* [ASSIGNMENT]: Type out all the records again exactly.

══════════════════════════════

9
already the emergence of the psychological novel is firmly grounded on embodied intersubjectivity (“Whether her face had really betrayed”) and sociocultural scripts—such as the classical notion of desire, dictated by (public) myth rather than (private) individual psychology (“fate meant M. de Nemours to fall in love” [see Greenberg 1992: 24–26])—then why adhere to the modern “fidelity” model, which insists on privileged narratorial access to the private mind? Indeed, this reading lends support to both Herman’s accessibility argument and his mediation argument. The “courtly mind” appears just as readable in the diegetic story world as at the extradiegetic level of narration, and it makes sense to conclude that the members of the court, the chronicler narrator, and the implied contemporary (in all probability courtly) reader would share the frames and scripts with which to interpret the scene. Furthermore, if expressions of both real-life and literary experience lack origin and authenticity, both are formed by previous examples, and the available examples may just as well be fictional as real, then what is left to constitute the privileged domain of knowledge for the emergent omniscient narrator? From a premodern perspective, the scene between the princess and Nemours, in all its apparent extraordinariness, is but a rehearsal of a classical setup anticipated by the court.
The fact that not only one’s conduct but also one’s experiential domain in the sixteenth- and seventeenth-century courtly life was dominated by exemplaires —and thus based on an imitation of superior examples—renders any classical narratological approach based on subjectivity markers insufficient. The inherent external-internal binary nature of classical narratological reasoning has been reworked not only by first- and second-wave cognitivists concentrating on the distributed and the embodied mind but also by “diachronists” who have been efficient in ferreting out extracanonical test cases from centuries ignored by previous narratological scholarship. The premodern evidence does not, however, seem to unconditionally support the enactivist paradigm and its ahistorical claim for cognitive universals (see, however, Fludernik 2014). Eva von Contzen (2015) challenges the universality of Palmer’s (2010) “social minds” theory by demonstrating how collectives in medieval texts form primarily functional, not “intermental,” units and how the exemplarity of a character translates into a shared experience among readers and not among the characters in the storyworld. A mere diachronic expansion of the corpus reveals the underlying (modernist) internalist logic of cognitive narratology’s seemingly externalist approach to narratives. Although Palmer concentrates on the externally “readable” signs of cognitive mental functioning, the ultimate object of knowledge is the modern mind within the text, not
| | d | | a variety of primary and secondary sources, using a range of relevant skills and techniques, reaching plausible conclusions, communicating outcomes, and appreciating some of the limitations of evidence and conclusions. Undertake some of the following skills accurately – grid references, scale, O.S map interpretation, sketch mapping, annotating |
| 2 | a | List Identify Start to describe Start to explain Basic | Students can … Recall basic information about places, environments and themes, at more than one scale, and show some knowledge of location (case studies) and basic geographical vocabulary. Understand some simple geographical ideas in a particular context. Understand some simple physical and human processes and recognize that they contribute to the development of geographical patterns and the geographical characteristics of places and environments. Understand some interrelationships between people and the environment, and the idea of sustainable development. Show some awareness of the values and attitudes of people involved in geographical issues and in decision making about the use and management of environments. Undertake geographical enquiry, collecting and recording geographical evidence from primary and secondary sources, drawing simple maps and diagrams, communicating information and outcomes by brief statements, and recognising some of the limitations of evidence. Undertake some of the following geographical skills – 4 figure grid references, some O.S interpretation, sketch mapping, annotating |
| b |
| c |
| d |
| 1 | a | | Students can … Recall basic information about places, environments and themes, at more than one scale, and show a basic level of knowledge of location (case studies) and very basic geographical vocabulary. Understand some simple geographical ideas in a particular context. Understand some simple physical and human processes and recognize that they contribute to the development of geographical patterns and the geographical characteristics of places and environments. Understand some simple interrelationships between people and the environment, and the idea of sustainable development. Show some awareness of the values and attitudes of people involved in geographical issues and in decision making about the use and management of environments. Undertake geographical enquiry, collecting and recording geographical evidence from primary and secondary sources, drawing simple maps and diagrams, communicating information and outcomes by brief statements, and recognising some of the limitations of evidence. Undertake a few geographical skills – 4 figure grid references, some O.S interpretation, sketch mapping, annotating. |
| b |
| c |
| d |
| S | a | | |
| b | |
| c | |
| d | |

══════════════════════════════

* [EXERCISE ANSWER]:
9
already the emergence of the psychological novel is firmly grounded on embodied intersubjectivity (“Whether her face had really betrayed”) and sociocultural scripts—such as the classical notion of desire, dictated by (public) myth rather than (private) individual psychology (“fate meant M. de Nemours to fall in love” [see Greenberg 1992: 24–26])—then why adhere to the modern “fidelity” model, which insists on privileged narratorial access to the private mind? Indeed, this reading lends support to both Herman’s accessibility argument and his mediation argument. The “courtly mind” appears just as readable in the diegetic story world as at the extradiegetic level of narration, and it makes sense to conclude that the members of the court, the chronicler narrator, and the implied contemporary (in all probability courtly) reader would share the frames and scripts with which to interpret the scene. Furthermore, if expressions of both real-life and literary experience lack origin and authenticity, both are formed by previous examples, and the available examples may just as well be fictional as real, then what is left to constitute the privileged domain of knowledge for the emergent omniscient narrator? From a premodern perspective, the scene between the princess and Nemours, in all its apparent extraordinariness, is but a rehearsal of a classical setup anticipated by the court.
The fact that not only one’s conduct but also one’s experiential domain in the sixteenth- and seventeenth-century courtly life was dominated by exemplaires —and thus based on an imitation of superior examples—renders any classical narratological approach based on subjectivity markers insufficient. The inherent external-internal binary nature of classical narratological reasoning has been reworked not only by first- and second-wave cognitivists concentrating on the distributed and the embodied mind but also by “diachronists” who have been efficient in ferreting out extracanonical test cases from centuries ignored by previous narratological scholarship. The premodern evidence does not, however, seem to unconditionally support the enactivist paradigm and its ahistorical claim for cognitive universals (see, however, Fludernik 2014). Eva von Contzen (2015) challenges the universality of Palmer’s (2010) “social minds” theory by demonstrating how collectives in medieval texts form primarily functional, not “intermental,” units and how the exemplarity of a character translates into a shared experience among readers and not among the characters in the storyworld. A mere diachronic expansion of the corpus reveals the underlying (modernist) internalist logic of cognitive narratology’s seemingly externalist approach to narratives. Although Palmer concentrates on the externally “readable” signs of cognitive mental functioning, the ultimate object of knowledge is the modern mind within the text, not
| | d | | a variety of primary and secondary sources, using a range of relevant skills and techniques, reaching plausible conclusions, communicating outcomes, and appreciating some of the limitations of evidence and conclusions. Undertake some of the following skills accurately – grid references, scale, O.S map interpretation, sketch mapping, annotating |
| 2 | a | List Identify Start to describe Start to explain Basic | Students can … Recall basic information about places, environments and themes, at more than one scale, and show some knowledge of location (case studies) and basic geographical vocabulary. Understand some simple geographical ideas in a particular context. Understand some simple physical and human processes and recognize that they contribute to the development of geographical patterns and the geographical characteristics of places and environments. Understand some interrelationships between people and the environment, and the idea of sustainable development. Show some awareness of the values and attitudes of people involved in geographical issues and in decision making about the use and management of environments. Undertake geographical enquiry, collecting and recording geographical evidence from primary and secondary sources, drawing simple maps and diagrams, communicating information and outcomes by brief statements, and recognising some of the limitations of evidence. Undertake some of the following geographical skills – 4 figure grid references, some O.S interpretation, sketch mapping, annotating |
| b |
| c |
| d |
| 1 | a | | Students can … Recall basic information about places, environments and themes, at more than one scale, and show a basic level of knowledge of location (case studies) and very basic geographical vocabulary. Understand some simple geographical ideas in a particular context. Understand some simple physical and human processes and recognize that they contribute to the development of geographical patterns and the geographical characteristics of places and environments. Understand some simple interrelationships between people and the environment, and the idea of sustainable development. Show some awareness of the values and attitudes of people involved in geographical issues and in decision making about the use and management of environments. Undertake geographical enquiry, collecting and recording geographical evidence from primary and secondary sources, drawing simple maps and diagrams, communicating information and outcomes by brief statements, and recognising some of the limitations of evidence. Undertake a few geographical skills – 4 figure grid references, some O.S interpretation, sketch mapping, annotating. |
| b |
| c |
| d |
| S | a | | |
| b | |
| c | |
| d | |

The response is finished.